2014: It’s All History Now (Part 2 of 7)
Our education programs this year focused on increasing and diversifying our audiences and we have succeeded in a number of areas. This is due, in part, to the wonderful addition of Kathleen Nuemann, who joined our team in February as Manager of School and Interpretive Programs. She has reinvigorated our programs by creating new and engaging curricula and fresh narratives for the Wadsworth-Longfellow House.
Kathleen piloted the family-friendly, kid-approved “Children’s Hour” for young children and their caregivers. This story time and craft-making program was tied to seasonal themes around Thanksgiving and Christmas.

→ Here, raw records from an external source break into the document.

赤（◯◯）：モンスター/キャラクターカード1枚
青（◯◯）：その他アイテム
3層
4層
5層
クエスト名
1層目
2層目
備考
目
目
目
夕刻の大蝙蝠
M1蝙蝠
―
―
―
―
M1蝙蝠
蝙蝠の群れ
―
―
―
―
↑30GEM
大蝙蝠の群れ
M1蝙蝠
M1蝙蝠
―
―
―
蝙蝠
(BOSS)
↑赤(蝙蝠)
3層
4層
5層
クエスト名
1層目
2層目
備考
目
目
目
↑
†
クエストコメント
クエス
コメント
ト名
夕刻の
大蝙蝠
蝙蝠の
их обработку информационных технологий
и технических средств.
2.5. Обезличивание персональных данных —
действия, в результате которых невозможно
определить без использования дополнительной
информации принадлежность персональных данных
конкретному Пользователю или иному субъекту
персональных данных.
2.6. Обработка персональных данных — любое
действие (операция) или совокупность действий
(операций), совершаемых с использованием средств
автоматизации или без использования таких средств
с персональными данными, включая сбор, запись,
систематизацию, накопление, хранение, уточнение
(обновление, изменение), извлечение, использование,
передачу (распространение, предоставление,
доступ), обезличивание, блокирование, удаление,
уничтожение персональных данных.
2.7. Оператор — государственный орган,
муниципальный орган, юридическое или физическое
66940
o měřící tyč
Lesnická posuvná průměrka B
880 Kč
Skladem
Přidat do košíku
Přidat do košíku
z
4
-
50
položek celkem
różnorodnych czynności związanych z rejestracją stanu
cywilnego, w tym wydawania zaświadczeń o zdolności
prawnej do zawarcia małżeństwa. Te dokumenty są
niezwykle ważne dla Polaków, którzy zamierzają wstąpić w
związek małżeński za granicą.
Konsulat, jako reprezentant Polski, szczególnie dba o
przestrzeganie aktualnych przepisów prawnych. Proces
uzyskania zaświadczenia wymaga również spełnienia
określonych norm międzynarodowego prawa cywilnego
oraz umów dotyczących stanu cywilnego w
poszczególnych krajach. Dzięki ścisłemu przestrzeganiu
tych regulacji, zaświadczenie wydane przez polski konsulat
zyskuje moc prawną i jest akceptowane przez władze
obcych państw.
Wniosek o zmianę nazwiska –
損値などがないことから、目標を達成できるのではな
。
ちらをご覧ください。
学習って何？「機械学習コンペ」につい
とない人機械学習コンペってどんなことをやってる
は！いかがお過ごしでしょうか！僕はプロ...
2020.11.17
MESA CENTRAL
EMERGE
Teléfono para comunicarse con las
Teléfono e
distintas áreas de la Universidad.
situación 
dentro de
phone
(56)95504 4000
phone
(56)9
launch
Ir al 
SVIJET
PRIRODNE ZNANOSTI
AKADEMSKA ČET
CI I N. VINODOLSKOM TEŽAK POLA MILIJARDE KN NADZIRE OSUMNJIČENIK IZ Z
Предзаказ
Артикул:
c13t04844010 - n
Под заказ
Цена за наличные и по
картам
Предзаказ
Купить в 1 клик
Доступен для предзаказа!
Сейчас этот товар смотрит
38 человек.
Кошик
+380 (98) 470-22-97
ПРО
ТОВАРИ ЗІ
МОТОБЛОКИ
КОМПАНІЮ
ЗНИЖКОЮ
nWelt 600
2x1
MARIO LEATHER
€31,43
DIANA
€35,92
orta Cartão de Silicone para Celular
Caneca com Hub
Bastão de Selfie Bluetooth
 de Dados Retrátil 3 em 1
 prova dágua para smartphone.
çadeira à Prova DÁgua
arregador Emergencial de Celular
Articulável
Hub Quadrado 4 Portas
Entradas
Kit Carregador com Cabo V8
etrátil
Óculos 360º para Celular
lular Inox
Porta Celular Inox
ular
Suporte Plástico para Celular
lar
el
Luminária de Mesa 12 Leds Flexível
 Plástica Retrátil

The program drew a number of people, of all ages, who have never visited MHS before to our campus. Be on the lookout for more Children’s Hour programs in 2015!
Kids on Campus
The education team experienced one of our busiest spring seasons yet with school visits: only two weekdays in May were without school groups – one of which was Memorial Day!
This summer, we held our second week-long Junior Docent Camp, where seven campers came to learn about Maine history, Longfellow, and at the week’s end, they hosted a highly-attended and well-received open house at the Wadsworth-Longfellow House for their friends, family, and the MHS staff. Because of the camp’s success, we are planning for another session in 2015, with the possibility of adding a second session.
Local History Local Schools
Local History Local Schools, a program started in 2005 for elementary students from southern Maine, returned after being on hiatus last year. The program is based on our current major exhibition, involves in-classroom visits from MHS educators as well as a trip to the museum, research and art-making, and a family celebration displaying student work in the gallery at the project’s culmination.
In honor of this program, MHS recently dedicated a new student gallery space for displaying and celebrating students’ history projects. This year, students from Hall Elementary in Portland presented their work – including Wadsworth-Longfellow House models, dioramas, and hand-drawn postcards – based on our current exhibition, Home: The Longfellow House and Emergence of Portland. The event was celebrated among students, their family, friends, educators, local community, and the MHS Education Department in December. Twenty-five classrooms from five Portland-area schools have signed up to participate during the 2014-2015 academic year.
In concert with the Digital Engagement department, we worked to further incorporate the Maine Memory Network (MMN), a digital museum of images, online exhibits, and other Maine history related items from over 270 contributing partners around the state, into all our education programs.
Through MMN and the MHS website, we are helping students and educators discover Maine history in a new way with online lesson plans, tool kits and in-depth research.
For the second year, we hosted Student Spotlight talks that showcased new research from undergraduates and graduate students at Maine colleges and universities. During one session with recent Bowdoin College graduate Wallace Scot McFarlane, we facilitated a discussion about the pollution and clean up of the Androscoggin River in a partner-talk with the Maine Audubon (listen to the podcast).
Maine National History Day
MHS is part of an association group that took responsibility for restructuring and hosting Maine National History Day, an annual event for teachers and students grades 6-12 that promotes critical thinking skills through project-based learning. The University of Maine hosted the competition for the first time with great success and strong participation. MHS and the Maine Humanities Council collaborated on recruiting judges and co-facilitated the judge orientation at the contest.
For the first time in years, a Maine student won a first place prize at the national competition in Washington, D.C.: Noble High School student Noah Binette (pictured left) won top place for his presentation, Malaga Island: The Community that Maine Erased. Noah’s exhibit is now on display at Smithsonian National Museum of American History and has been chosen for display in New York at the annual conference of the American Historical Association.